Pillars of Eternity Interview

Game Watcher has published an interview with Pillars of Eternity project lead Josh Sawyer that focuses primarily on the CRPG's story content and its ruleset, though it also touches upon the game's potential for modding and the expansion Obsidian promised during the Kickstarter campaign.

As usual, details on the actual story arc are scarce, but I found this quote on the overall philosophy that informs it to still be interesting:

GameWatcher: In the Baldur's Gate series we were dealing with these huge epochal events, Gods dying and rising again, all that good stuff. Are you taking a similarly high fantasy approach in Pillars, or are things a little more grounded?
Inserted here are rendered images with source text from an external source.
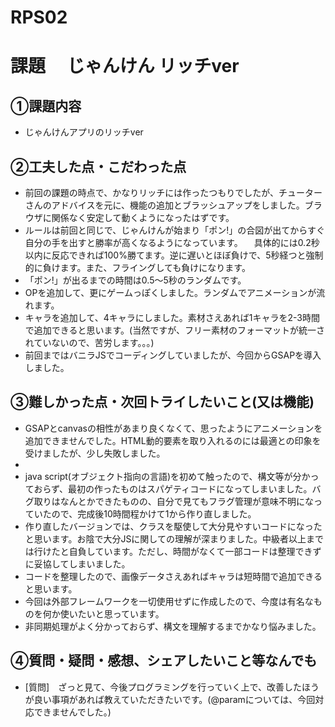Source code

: # RPS02

# 課題　 じゃんけん リッチver

## ①課題内容
- じゃんけんアプリのリッチver

## ②工夫した点・こだわった点
- 前回の課題の時点で、かなりリッチには作ったつもりでしたが、チューターさんのアドバイスを元に、機能の追加とブラッシュアップをしました。ブラウザに関係なく安定して動くようになったはずです。
- ルールは前回と同じで、じゃんけんが始まり「ポン!」の合図が出てからすぐ自分の手を出すと勝率が高くなるようになっています。
　具体的には0.2秒以内に反応できれば100%勝てます。逆に遅いとほぼ負けで、5秒経つと強制的に負けます。また、フライングしても負けになります。
- 「ポン!」が出るまでの時間は0.5～5秒のランダムです。
- OPを追加して、更にゲームっぽくしました。ランダムでアニメーションが流れます。
- キャラを追加して、4キャラにしました。素材さえあれば1キャラを2-3時間で追加できると思います。(当然ですが、フリー素材のフォーマットが統一されていないので、苦労します。。。)
- 前回まではバニラJSでコーディングしていましたが、今回からGSAPを導入しました。

## ③難しかった点・次回トライしたいこと(又は機能)
- GSAPとcanvasの相性があまり良くなくて、思ったようにアニメーションを追加できませんでした。HTML動的要素を取り入れるのには最適との印象を受けましたが、少し失敗しました。
- 
- java script(オブジェクト指向の言語)を初めて触ったので、構文等が分かっておらず、最初の作ったものはスパゲティコードになってしまいました。バグ取りはなんとかできたものの、自分で見てもフラグ管理が意味不明になっていたので、完成後10時間程かけて1から作り直しました。
- 作り直したバージョンでは、クラスを駆使して大分見やすいコードになったと思います。お陰で大分JSに関しての理解が深まりました。中級者以上までは行けたと自負しています。ただし、時間がなくて一部コードは整理できずに妥協してしまいました。
- コードを整理したので、画像データさえあればキャラは短時間で追加できると思います。
- 今回は外部フレームワークを一切使用せずに作成したので、今度は有名なものを何か使いたいと思っています。
- 非同期処理がよく分かっておらず、構文を理解するまでかなり悩みました。

## ④質問・疑問・感想、シェアしたいこと等なんでも
- [質問]　ざっと見て、今後プログラミングを行っていく上で、改善したほうが良い事項があれば教えていただきたいです。(@paramについては、今回対応できませんでした。)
Josh Sawyer: Well, we do try to keep things a little more realistic and grounded, but at the same time we know that people like it when the stakes get epically big. My kind of philosophy is to start with something small and personal, and slowly build it into something momentous. In Fallout: New Vegas for example, you start out with a fairly simple plot; someone's shot you in the head, dropped you in a ditch, and you're out to find the man who did it. Then, as you start to explore you find out there's a lot of crazy shit going on in the world, and you start to become embroiled in it. In Pillars it's a not too dissimilar situation, where you become embroiled in something that you weren't really looking for, and as you start to deal with the fallout you get drawn into the larger story. As you start to grow in scale you realise that this is not a small conflict, it's part of something a lot bigger. RPGs are about growth, not only of your character as they become more powerful, but of your place in the world. Gaining reputation, things like that. So even though our game is a little more grounded in focus, maybe a little more believable, I think it's important that we have that escalation.